A FORMER administrator for an army cadets HQ has secured a £4,500 disability discrimination payout from the Ministry of Defence.
Gail Briggs had taken the North West of England and Isle of Man Reserve Forces and Cadets Association to an employment tribunal after she left their Holcombe offices suddenly.
She was taken on by the Ministry of Defence run facility after a surge in recruitment, a Manchester hearing was told.
And because of hearing difficulties, she was issued with a pen microphone and transmitter, for making phone calls.
But working relations between Ms Briggs and her colleagues broke down over time, the tribunal heard.
She claimed she was being ignored by fellow staff, who refused to take her calls and allegedly laughed at her attempts to use the phone with her specialist equipment.
The administrator eventually lodged a formal grievance, which was investigated by a line manager, Colonel Alex Barnes, also covering her unhappiness at adjustments to her role.
His inquiry would dismiss her allegations — but the officer also read out comments made by a colleague claiming Ms Briggs had used her disability to refuse to communicate with colleague on occasion.
Employment judge Kenderik Horne, sitting with two lay members, ruled that this, along with the colleague’s original comments, amounted to harassment.

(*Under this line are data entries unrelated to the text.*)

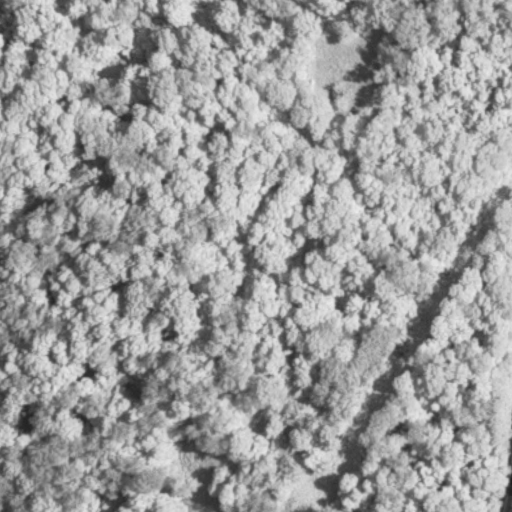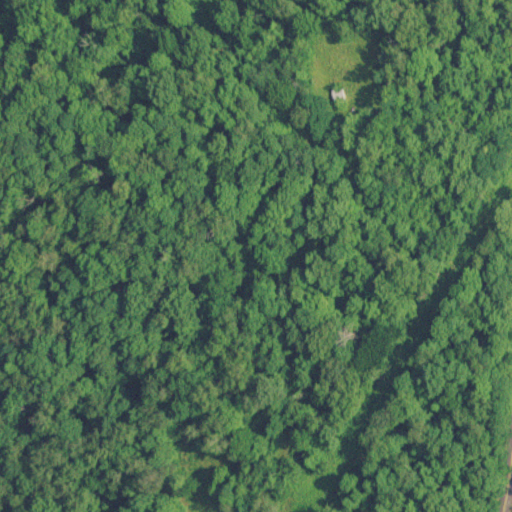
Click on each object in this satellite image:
building: (340, 93)
building: (340, 94)
road: (509, 499)
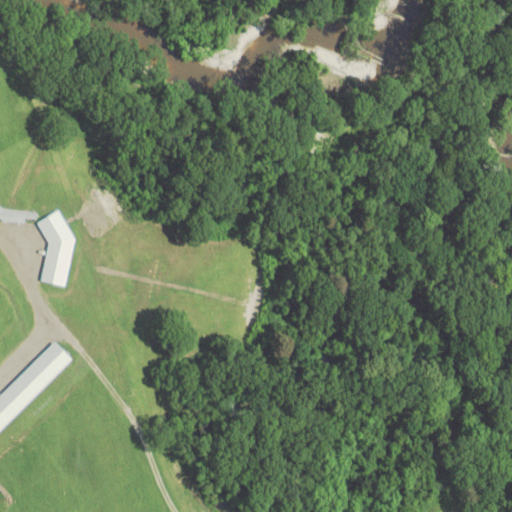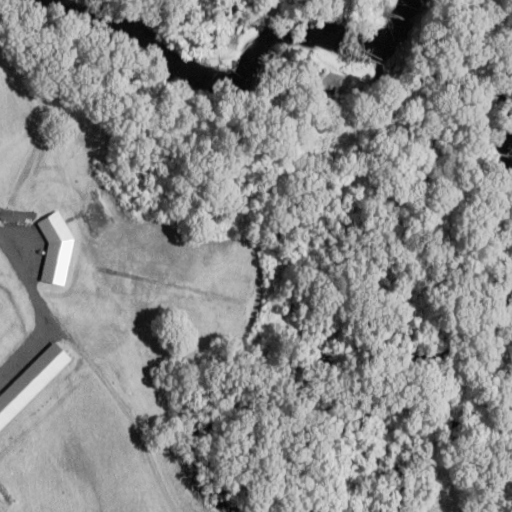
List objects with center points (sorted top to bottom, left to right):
river: (235, 60)
road: (96, 370)
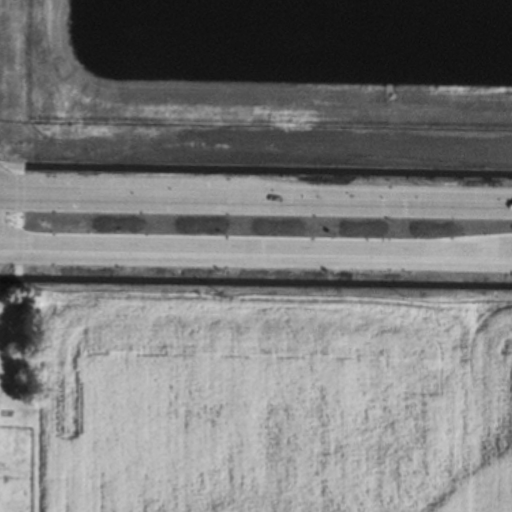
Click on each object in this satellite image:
road: (1, 164)
road: (256, 170)
road: (256, 195)
road: (255, 250)
road: (256, 281)
crop: (247, 420)
crop: (483, 422)
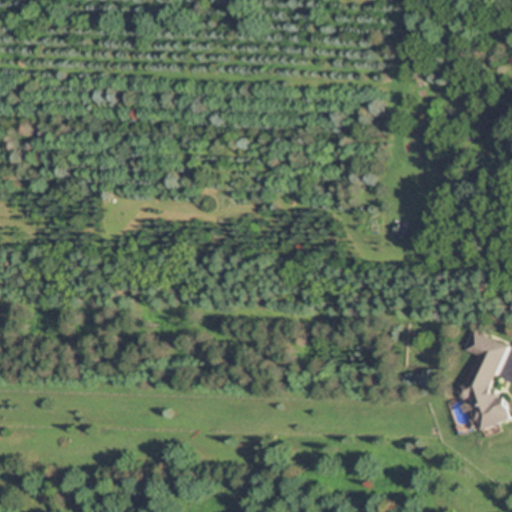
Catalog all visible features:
building: (486, 381)
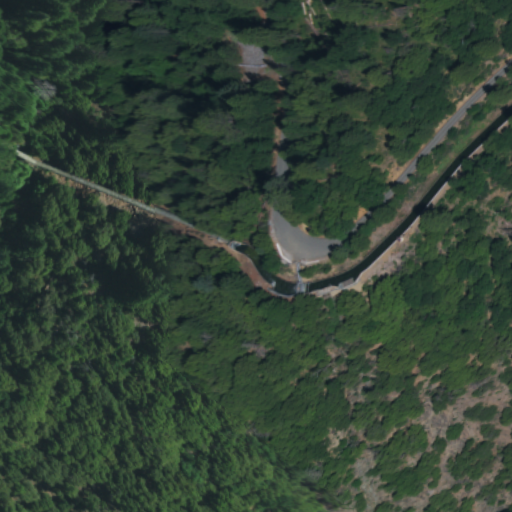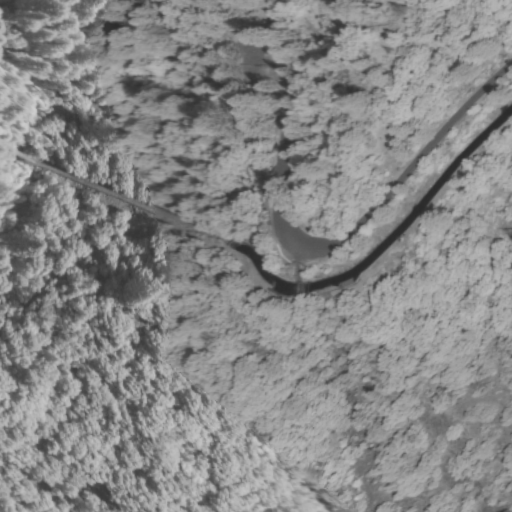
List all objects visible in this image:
road: (313, 242)
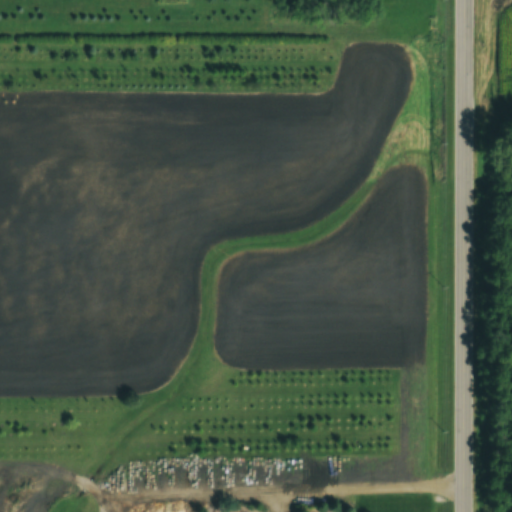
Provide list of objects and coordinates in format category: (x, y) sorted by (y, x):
road: (462, 256)
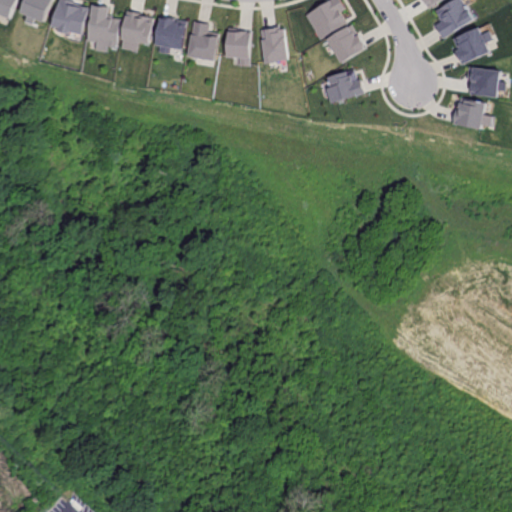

“One aspect of the report that she found particularly upsetting was the ‘character assassination’ and especially the accusation that she had used her disability for her own purposes,” said Judge Horne. “Her feelings were intensified by the fact that she heard what was being said about her for the first time as the report was being read out loud at a meeting. She had not had any advance copy of the report to soften the blow.”
But Judge Horne acknowledged Ms Briggs, who left shortly after the grievance hearing, may still have stood down after her working relationship had broken down with colleagues and alterations to her post. The tribunal awarded her £4,000 in compensation, with £466 interest. But the judge ordered her to pay £200 to cover part of the MoD’s costs, after further claims were rejected.